Tu libertad la determina tu necesidad de estar próximo al teléfono móvil. El realmente libre, y la libertad es poder, al menos interior, individual, puede estar alejado por toda la jornada del aparato. Cuanta más distancia, cuanto más frío esté el terminal por no usarlo, más poderoso eres. La libertad de la independencia, el poder de la autoreferencia. Menos es más. Alcanzar esta meta no es fácil, precisa de una evolución como persona. Y para evolucionar no solo hace falta autoexigencia hacia los estímulos exteriores y la sociedad en sí, sino desarrollar tu potencial intimista con vocación de grandeza. Una grandeza noble, virtuosa, apostada en los valores clásicos que afianzan la vida y la muerte como transcendencia permanente.
El móvil aquella mañana fue recibiendo poco a poco notificaciones. Cada vez menos llamadas, aunque las había, pero numerosos enlaces a las últimas noticias, timbres de las redes sociales y recepción de los correos electrónicos. Vamos, los folletos que llenaban antaño los buzones en los portales de los edificios con la publicidad de los supermercados, no era nada comparado con la ola actual de la notificación al instante.
Sin embargo, optó por no atender el móvil. Lo dejó esquinado. Al olvido. Al reposo del día. Y se dejó llevar por las tareas domésticas, las habituales y los planes programados en la calle o lo que fuese surgiendo. El móvil entonces quedó anclado a la casa como el televisor a la pared.

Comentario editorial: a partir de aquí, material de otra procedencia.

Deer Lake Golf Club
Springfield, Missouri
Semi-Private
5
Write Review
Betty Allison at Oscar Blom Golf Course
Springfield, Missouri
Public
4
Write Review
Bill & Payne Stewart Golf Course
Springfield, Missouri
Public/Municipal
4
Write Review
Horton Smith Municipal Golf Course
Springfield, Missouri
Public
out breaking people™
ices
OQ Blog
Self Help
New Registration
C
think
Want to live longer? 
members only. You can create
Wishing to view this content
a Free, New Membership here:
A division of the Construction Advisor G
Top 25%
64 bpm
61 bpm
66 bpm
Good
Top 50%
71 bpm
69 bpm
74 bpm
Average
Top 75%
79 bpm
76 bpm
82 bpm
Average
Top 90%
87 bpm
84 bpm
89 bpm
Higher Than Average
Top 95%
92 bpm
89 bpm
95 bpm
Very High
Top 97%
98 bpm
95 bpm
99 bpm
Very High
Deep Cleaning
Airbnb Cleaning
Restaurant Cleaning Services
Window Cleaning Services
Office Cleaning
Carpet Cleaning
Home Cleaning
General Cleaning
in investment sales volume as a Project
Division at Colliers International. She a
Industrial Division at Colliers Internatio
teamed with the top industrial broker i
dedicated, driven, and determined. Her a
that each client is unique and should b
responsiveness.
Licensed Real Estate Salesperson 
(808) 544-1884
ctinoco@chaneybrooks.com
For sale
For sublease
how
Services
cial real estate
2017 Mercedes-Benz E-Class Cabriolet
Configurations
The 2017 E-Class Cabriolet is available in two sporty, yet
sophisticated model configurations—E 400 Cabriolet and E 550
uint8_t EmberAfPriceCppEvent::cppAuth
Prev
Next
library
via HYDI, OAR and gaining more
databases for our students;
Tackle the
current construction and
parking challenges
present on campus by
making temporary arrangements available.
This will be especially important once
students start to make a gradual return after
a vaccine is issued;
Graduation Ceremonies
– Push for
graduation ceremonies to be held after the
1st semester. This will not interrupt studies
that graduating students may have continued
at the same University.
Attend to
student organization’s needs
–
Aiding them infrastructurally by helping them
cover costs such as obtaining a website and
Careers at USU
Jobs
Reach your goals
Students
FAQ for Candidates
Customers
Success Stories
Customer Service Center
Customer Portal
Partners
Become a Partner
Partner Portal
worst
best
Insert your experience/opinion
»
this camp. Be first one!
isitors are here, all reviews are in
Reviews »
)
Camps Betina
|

A medida que trascurrieron las horas, se fue agolpando un listado y rebumbio de notificaciones en el móvil que, de repente, su propia importancia se fue difuminando. El primer mensaje de telefonía recibido, que aparentemente era tan necesario, fue perdiendo fuelle a la vez que otros llegaban. Es decir, el uno al otro se superponía en una espiral infinita donde solo vence la irrelevancia. La irrelevancia de la libertad que es, al fin, la conquista personal de la nada a la que nos debemos en última instancia. Así que cuando llegó la noche tuvo la duda de detenerse por unos minutos a observar lo recibido o directamente apagarlo para dejarlo como tarea pendiente al día siguiente. Para esas horas de la noche ya no sabía cuánto tenía que responder. El listado exterior se hizo chico. El propio móvil dejó de ser móvil. Nada era relevante. Se había inundado de virtualidad el aparato, había muerto de éxito. Aunque un éxito engañoso, que hipoteca la realidad misma a la que nos debemos. El móvil a sí mismo se había ahogado. Y sin mérito alguno.